Grâce à la réduction progressive de la prime à la casse, le marché a plutôt bien résisté.
Dans un article du Monde (zone Abonnés), les constructeurs refusaient également de tomber dans le catastrophisme. Citroën disait s'attendre à un retour "au niveau de 2006" mais avec une reprise du marché des véhicules d'occasion, qui s'écroule toujours en temps de primes, et le directeur de Volkswagen France prédisait qu'"il n'y aura pas de scénario noir où le marché s'effondrerait".
"MENACES" POUR L'EMPLOI EN FRANCE
Bercy s'inquiète davantage. Le Journal du dimanche se faisait récemment l'écho d'un courrier adressé par la ministre de l'économie, Christine Lagarde, aux préfets, dans lequel elle prévoyait des perspectives sombres pour le secteur de l'automobile jusqu'à la "fin du premier trimestre 2011" et évoquait des "menaces" pesant sur les emplois et les entreprises sous-traitantes.

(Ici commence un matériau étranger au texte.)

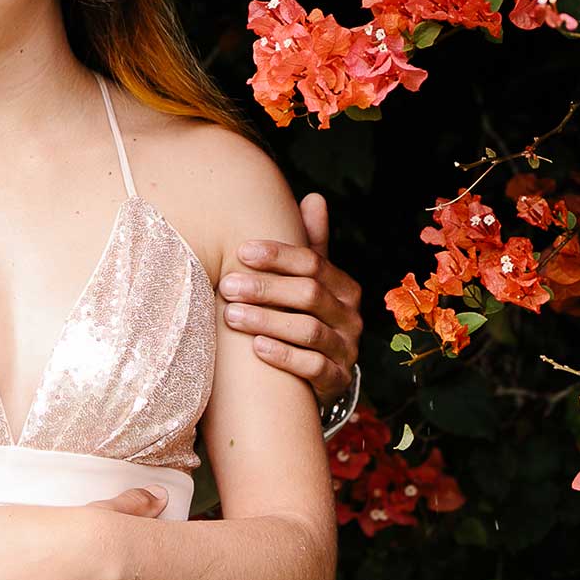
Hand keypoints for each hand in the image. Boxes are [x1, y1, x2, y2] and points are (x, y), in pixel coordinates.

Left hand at [219, 191, 362, 406]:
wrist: (316, 377)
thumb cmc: (304, 318)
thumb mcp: (308, 283)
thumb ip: (310, 244)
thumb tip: (315, 197)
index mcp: (344, 287)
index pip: (314, 263)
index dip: (278, 255)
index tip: (242, 251)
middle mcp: (351, 317)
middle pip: (309, 295)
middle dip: (266, 288)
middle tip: (227, 285)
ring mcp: (346, 350)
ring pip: (309, 331)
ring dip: (267, 320)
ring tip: (231, 315)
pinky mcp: (336, 381)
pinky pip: (313, 368)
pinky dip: (283, 356)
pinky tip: (256, 348)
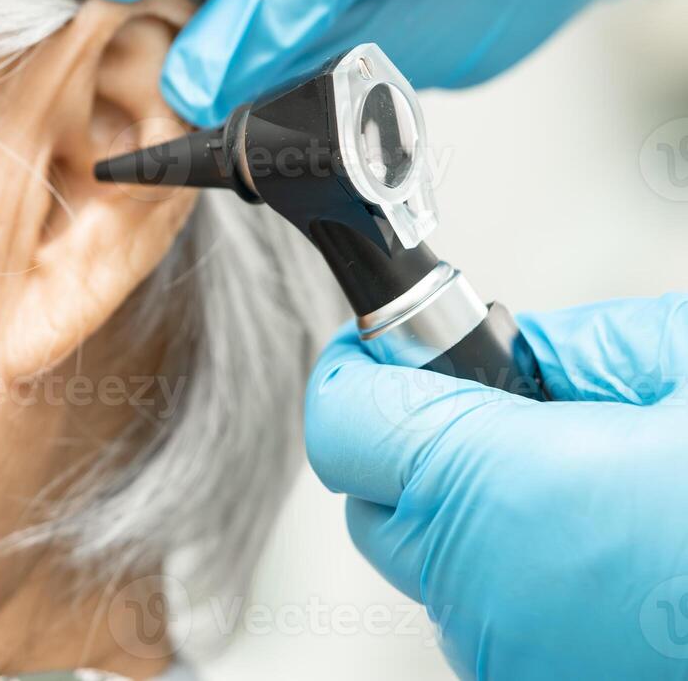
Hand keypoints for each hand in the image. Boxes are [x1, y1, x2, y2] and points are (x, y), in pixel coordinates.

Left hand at [305, 294, 687, 679]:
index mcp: (498, 492)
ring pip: (434, 568)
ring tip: (579, 485)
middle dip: (417, 443)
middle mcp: (487, 594)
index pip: (344, 422)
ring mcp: (518, 660)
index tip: (387, 352)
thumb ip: (571, 350)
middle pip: (378, 500)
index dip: (363, 372)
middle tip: (500, 408)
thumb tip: (513, 349)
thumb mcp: (681, 363)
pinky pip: (493, 620)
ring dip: (472, 518)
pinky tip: (606, 551)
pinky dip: (518, 578)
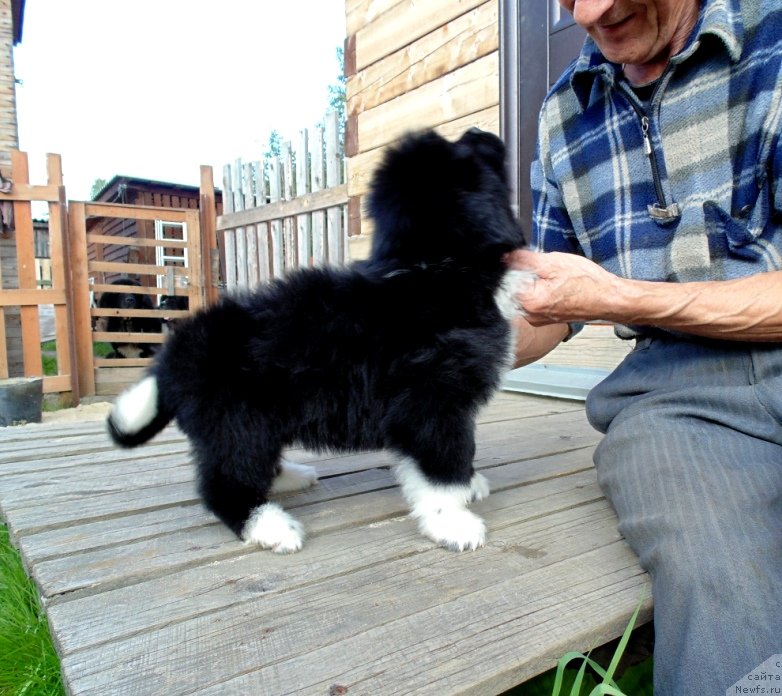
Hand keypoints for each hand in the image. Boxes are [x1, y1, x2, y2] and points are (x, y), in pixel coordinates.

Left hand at [504, 250, 622, 325]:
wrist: (609, 299)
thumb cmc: (588, 283)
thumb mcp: (554, 262)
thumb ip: (525, 260)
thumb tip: (505, 257)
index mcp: (529, 303)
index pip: (506, 281)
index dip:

Les syndicats de l'automobile sont également méfiants, craignant, au-delà d'une baisse globale des ventes, la poursuite du processus progressif de délocalisation de la production, à l'œuvre depuis plusieurs années. En février 2009, pour surmonter la crise, l'Etat français avait signé un "pacte" avec Renault et PSA qui leur accordait six milliards d'euros de prêts pour une durée de cinq ans en contrepartie de garanties sur l'emploi : les deux constructeurs ont notamment dû s'engager à ne fermer aucun de leurs sites en France pendant la durée de ces prêts et à "tout faire pour éviter les licenciements".

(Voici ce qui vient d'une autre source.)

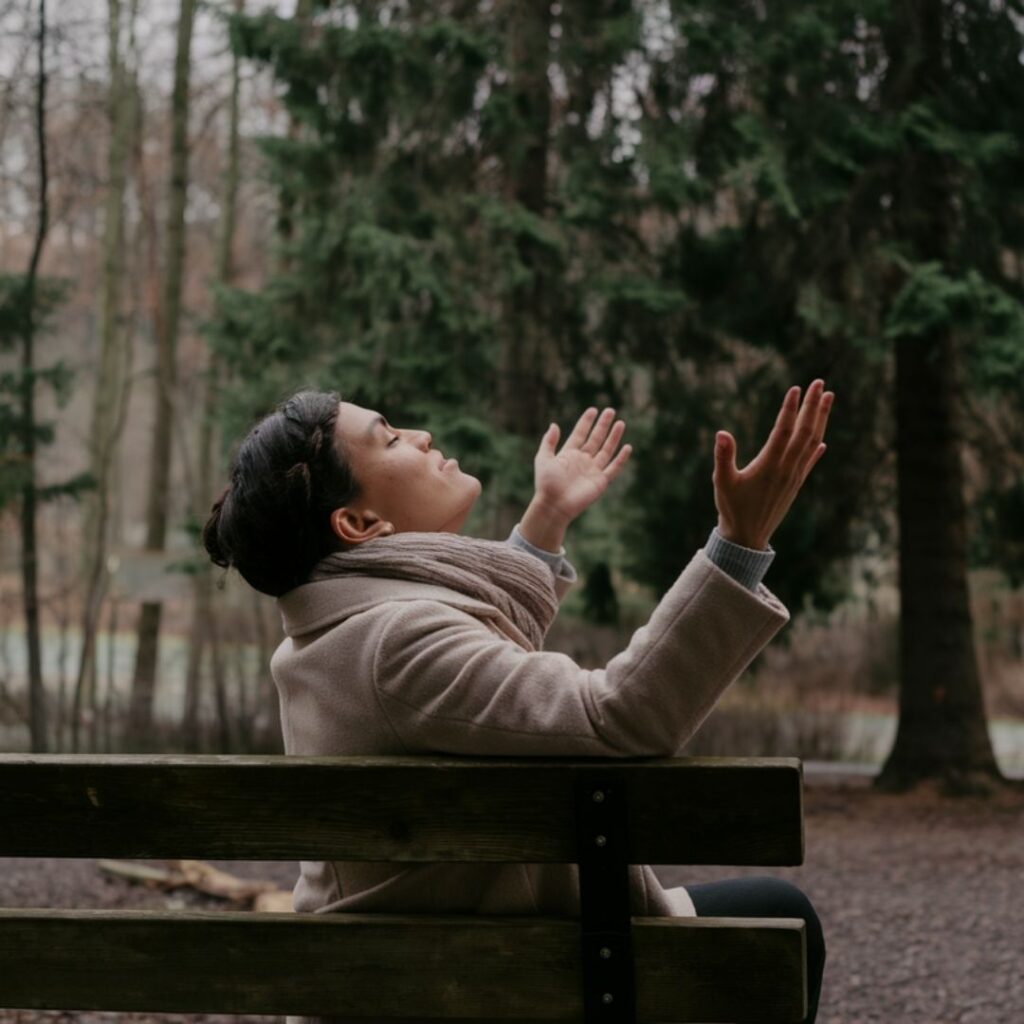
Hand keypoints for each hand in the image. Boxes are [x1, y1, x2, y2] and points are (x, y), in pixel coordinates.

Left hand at [532, 407, 632, 523]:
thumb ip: (549, 442)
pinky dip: (621, 458)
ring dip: (613, 437)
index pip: (580, 433)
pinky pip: (613, 468)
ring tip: (620, 423)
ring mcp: (593, 470)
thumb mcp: (543, 459)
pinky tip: (627, 447)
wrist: (553, 505)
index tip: (593, 410)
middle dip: (603, 425)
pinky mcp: (600, 482)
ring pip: (606, 450)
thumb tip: (554, 424)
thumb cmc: (546, 484)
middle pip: (595, 439)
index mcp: (569, 454)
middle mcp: (582, 460)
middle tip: (610, 410)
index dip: (586, 422)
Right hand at [713, 379, 833, 549]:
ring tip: (828, 398)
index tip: (796, 388)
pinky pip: (809, 462)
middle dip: (813, 406)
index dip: (790, 409)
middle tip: (819, 383)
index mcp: (769, 465)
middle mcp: (786, 469)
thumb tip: (722, 433)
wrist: (747, 538)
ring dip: (821, 419)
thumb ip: (723, 457)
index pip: (783, 431)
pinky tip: (822, 441)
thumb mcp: (721, 482)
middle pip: (804, 432)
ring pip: (812, 443)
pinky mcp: (794, 485)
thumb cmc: (732, 508)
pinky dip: (817, 449)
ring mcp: (793, 477)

"Ne pas fermer de site, cela ne veut pas dire ne pas réduire les emplois. On a perdu des effectifs sur tous les sites français, pendant que les sites d'Europe de l'Est embauchaient à tour de bras. Et Renault nous annonce encore quelque 3 000 départs. Si chez nous ce ne sont pas des licenciements, c'est autre chose pour nos sous-traitants. Un emploi dans l'automobile, c'est plusieurs emplois chez des sous-traitants, s'inquiète Fabien Gâche, de la CGT-Renault. On ne demande pas que la totalité de la production revienne en France. Mais la fabrication de la Logan en Roumanie, c'est 6 à 6,5 % de marge. Si sur les 400 000 véhicules produits, 100 000 reviennent en France, cela coûtera évidemment plus cher. Mais ne pourrait-on pas réduire un peu les marges pour maintenir les emplois ?"
Les primes et bonus auront soutenu le marché artificiellement pendant deux ans, masquant momentanément la crise du secteur automobile, commencée bien avant 2008 en France. "Avec la fin des primes à la casse, le marché français et européen va retrouver ses fondamentaux, et ceux-ci ne sont pas très favorables pour le secteur", reconnaît Flavien Neuvy.
"Les automobilistes roulent de moins en moins, les voitures sont de plus en plus fiables et les conducteurs les gardent de plus en plus longtemps, huit ans et demi en moyenne. Le potentiel de croissance est dans les pays émergents : on compte 600 voitures pour 1 000 habitants en Europe, mais seulement 30 pour 1 000 en Chine", ajoute-t-il. Bon pour les constructeurs, moins pour l'emploi ouvrier en France : les voitures que les Français iront vendre en Chine seront évidemment fabriquées sur place.